ATHENS (Reuters) - Greece's two ruling parties - the only major political entities that back the country's bailout deal with international lenders - have rebounded in the polls and would jointly win enough votes to renew their coalition, two new polls showed on Friday.
The surveys, which come just over two weeks before a May 6 election, suggest the ruling conservative New Democracy (ND) and Socialist PASOK parties have begun to claw back support despite public anger with austerity cuts.
One poll, by Marc for Ethnos, put support for ND at 21.9 percent or 108 seats, up from 17 percent in February, and backing for PASOK at 17.8 percent or 47 seats, up from 9.8 percent in February. It said 80 percent of voters were certain or pretty certain of the way they would vote.
If replicated in a real poll, the results would see the two parties jointly controlling 155 seats in the 300-strong assembly.

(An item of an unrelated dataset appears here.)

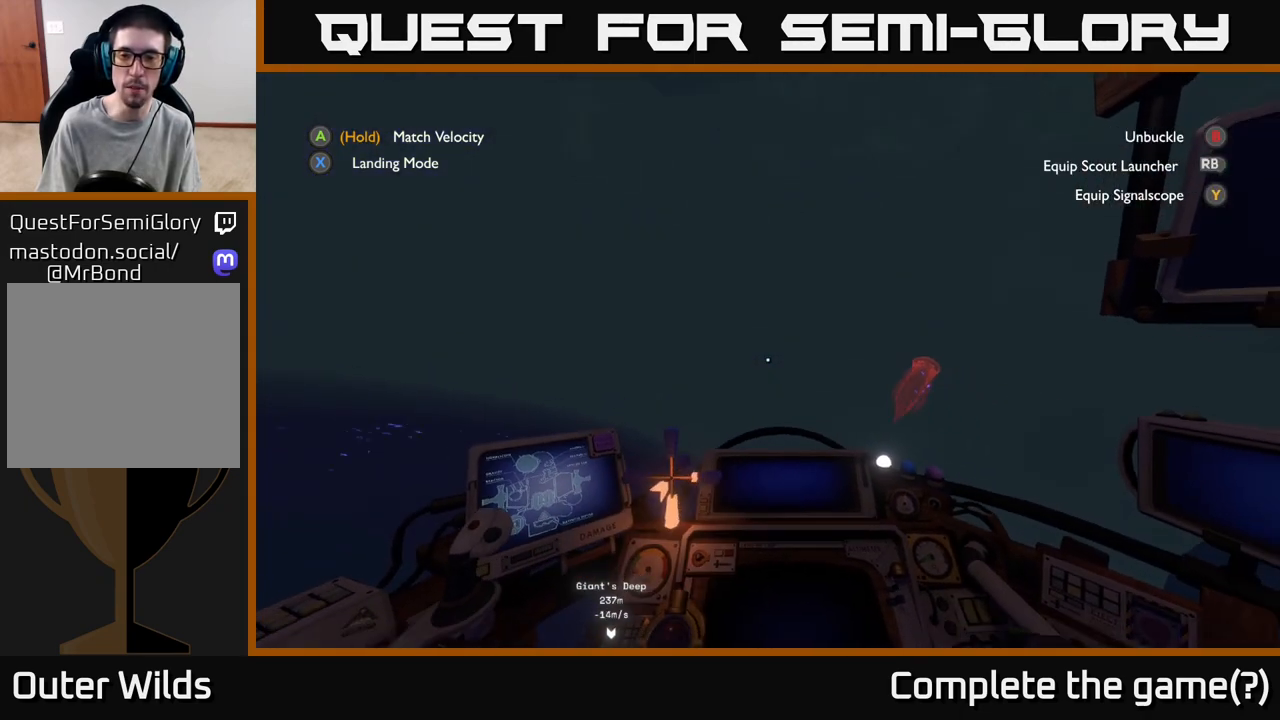
{"buttons": [], "left_stick": "center", "right_stick": "right", "events": [[17, "R2", "up"], [250, "left_stick", "up-left"], [250, "right_stick", "right"], [450, "left_stick", "center"]]}
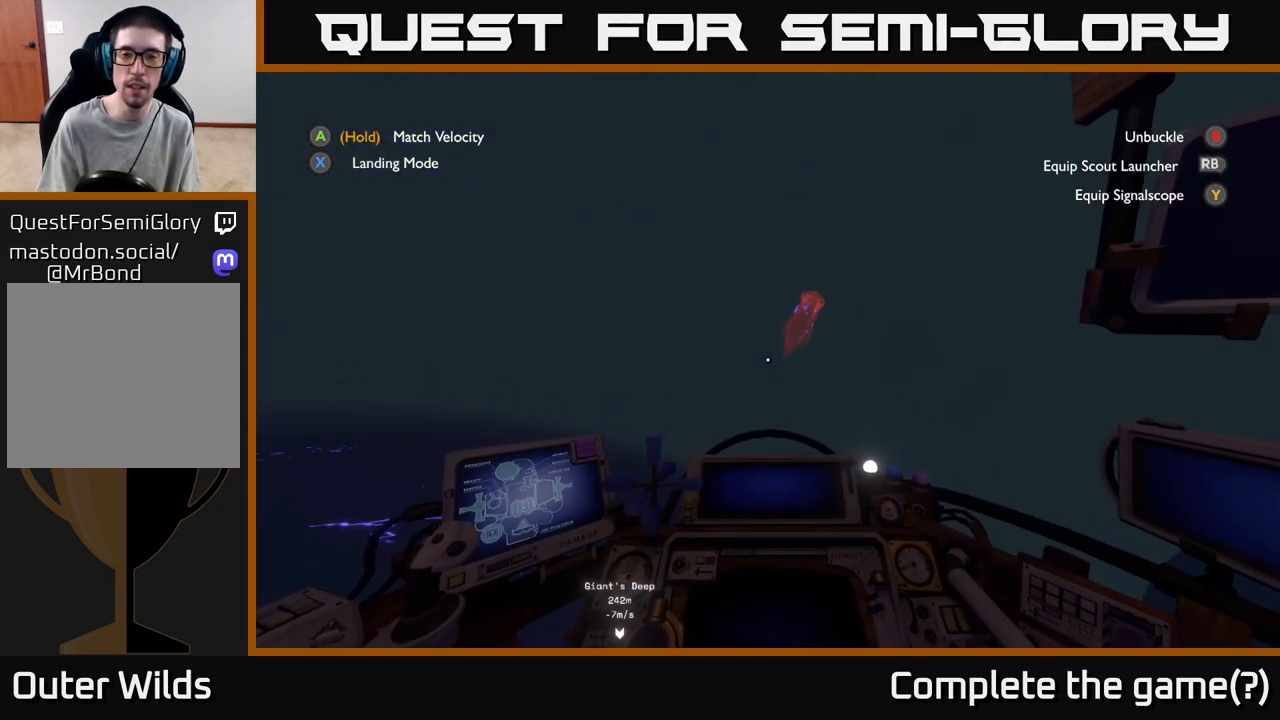
{"buttons": [], "left_stick": "center", "right_stick": "right", "events": []}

A separate poll by Kappa Research for Ta Nea forecast they would win as many as 170 seats.
The polls comes at a time when Greeks are recoiling against harsh austerity measures proscribed by the European Union and the International Monetary Fund as part of a bailout package that saved the country from bankruptcy.
Though support for the two parties has begun to rise as the election nears, their ratings remain close to historic lows and their joint tally - as forecast by Friday's polls - would fall well short of PASOK's 43.9 percent victory in October 2009, just before the debt crisis exploded.
The two have been sharing power in an uneasy coalition since November.
Eight other parties would pass the 3 percent threshold to enter parliament, the polls showed, including the extreme-right Golden Dawn party with 14 seats, as Greeks turn to fringe parties opposed to the international bailout. Only one other pro-bailout party, the small centre-right Democratic Alliance, was seen entering parliament, with up to 8 seats.
Political fragmentation could still complicate efforts to form a new stable coalition. In the past few weeks, previous polls have shown ND and PASOK hovering around the threshold needed to rule together, casting doubt over the future of the bailout deal that eased concerns over Europe's debt crisis.
New Democracy, which is consistently ahead in the polls, has also repeatedly said it wants to govern alone and threatened to trigger a repeat election.
Although many Greeks are fiercely opposed to the austerity measures they are being forced to endure and polls show they would broadly favor a coalition of leftist parties, most Greeks want their country to stay in the euro zone.
A poll by Kappa Research showed that 77.1 percent wants the new government to do whatever it takes to keep Greece in the euro.
After over two years of belt tightening, Greece is going through its worst recession since World War Two, with record unemployment and painful cuts in pensions and salaries.